W Mauthausen nie było kapówek, to arystokracja miała swoje osłonięte szafkami sypialnie w jadalni i tam mieszkali też wybrańcy losu, którzy cieszyli się względami “panów”. Tu nazwisk żadnych wymieniać nie będę. Ani nazwisk “panów”, ani nazwisk “pań”. Niewątpliwym faktem jest, że wielu młodych, ładnych chłopców w ten sposób robiło “karierę” obozową i dostawało pracę w dobrych grupach roboczych; nikt ich nie bił, częściej oni bili, byli zawsze ładnie ubrani i mieli pod dostatkiem jedzenia. “Panami” w pierwszym okresie byli Niemcy na funkcjach - tzn. ci, którzy byli silni i zdrowi i przebywali już po kilka lat w obozie. Później “panami” byli także ci Polacy i Hiszpanie, którzy od samego początku pobytu w obozie dostali dobrą robotę, w której mieli dosyć jedzenia. Ci byli zdrowi i wyżarci i pierwsi poczuli pociąg do chłopców.
Jak długo komendantem obozu był Chmielewski, tj. do maja 1942 r., sprawy te były mocno zakonspirowane, bo tropił on tego rodzaju przestępstwa i strasznie karał. Niejeden raz stali pod bramą “panowie” i “panie”. W roku 1941 dwie doby stały pod drutami dwie grupy, w pewnych od siebie odstępach. W jednej grupie panowie kapowie i blokowi, w drugiej grupie młodzi chłopcy, dobrze odżywieni, ładnie ubrani, przystojni.
Chmielewski szczególnie mocno karał “panów”. Wieszano ich na dwie, trzy godziny za ręce, bito i posyłano do karnej kompanii. Gdy w 1942 r. wybudowano puf i sprowadzono prostytutki, “panowie” chodzili do puf u, ale to wcale nie przeszkadzało im mieć swojego “chłopczyka” na bloku, bo do pufu mógł iść raz na jakiś czas, a chłopaka miał zawsze. Kto był lepiej sytuowany, to miał dwóch albo i trzech. Zagadnienie pederastii przybrało na sile w okresie pączkowym.
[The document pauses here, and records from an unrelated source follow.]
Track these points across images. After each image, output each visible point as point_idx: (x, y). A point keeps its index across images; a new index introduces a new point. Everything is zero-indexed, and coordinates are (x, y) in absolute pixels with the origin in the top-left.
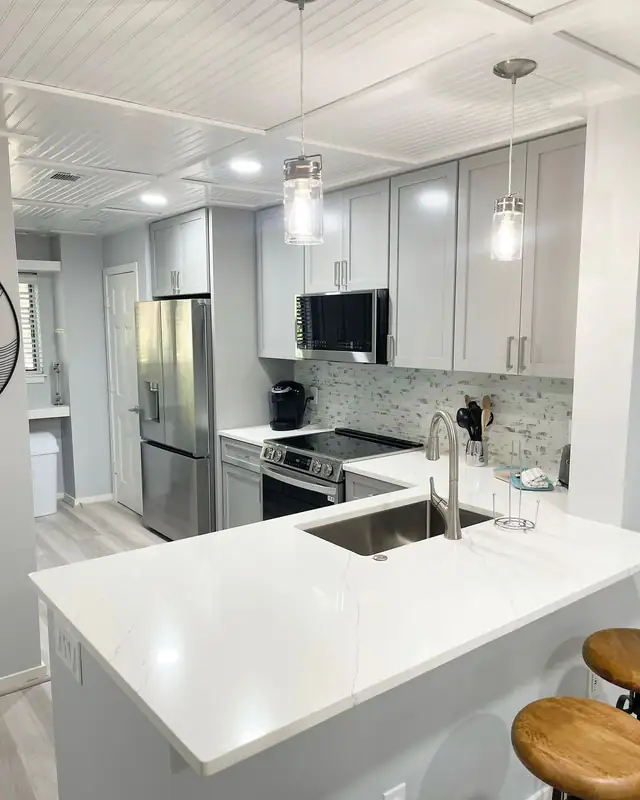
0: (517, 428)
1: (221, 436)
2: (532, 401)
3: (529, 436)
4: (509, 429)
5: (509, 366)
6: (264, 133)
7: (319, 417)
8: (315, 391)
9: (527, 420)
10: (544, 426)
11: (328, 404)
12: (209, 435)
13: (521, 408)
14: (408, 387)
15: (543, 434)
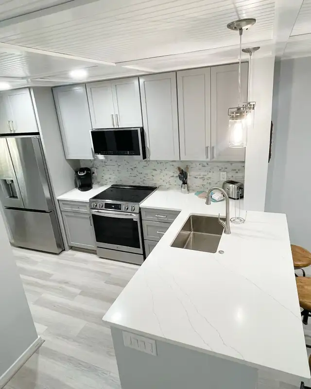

Przybyło wielu prominentów pączkowych, więc ci również zaczęli szukać dla siebie rozrywki.
Wielu było takich, którym “wstydliwość i poczucie godności” nie pozwalały chodzić do pufu, ale to nie przeszkadzało im mieć “swojego chłopca”, którego “bezinteresownie” żywili. Ponieważ w obozie było ciemno i ludzie spali po dwóch w jednym łóżku, dawało to dodatkowe możliwości odpowiedniego dobierania się mężczyzn.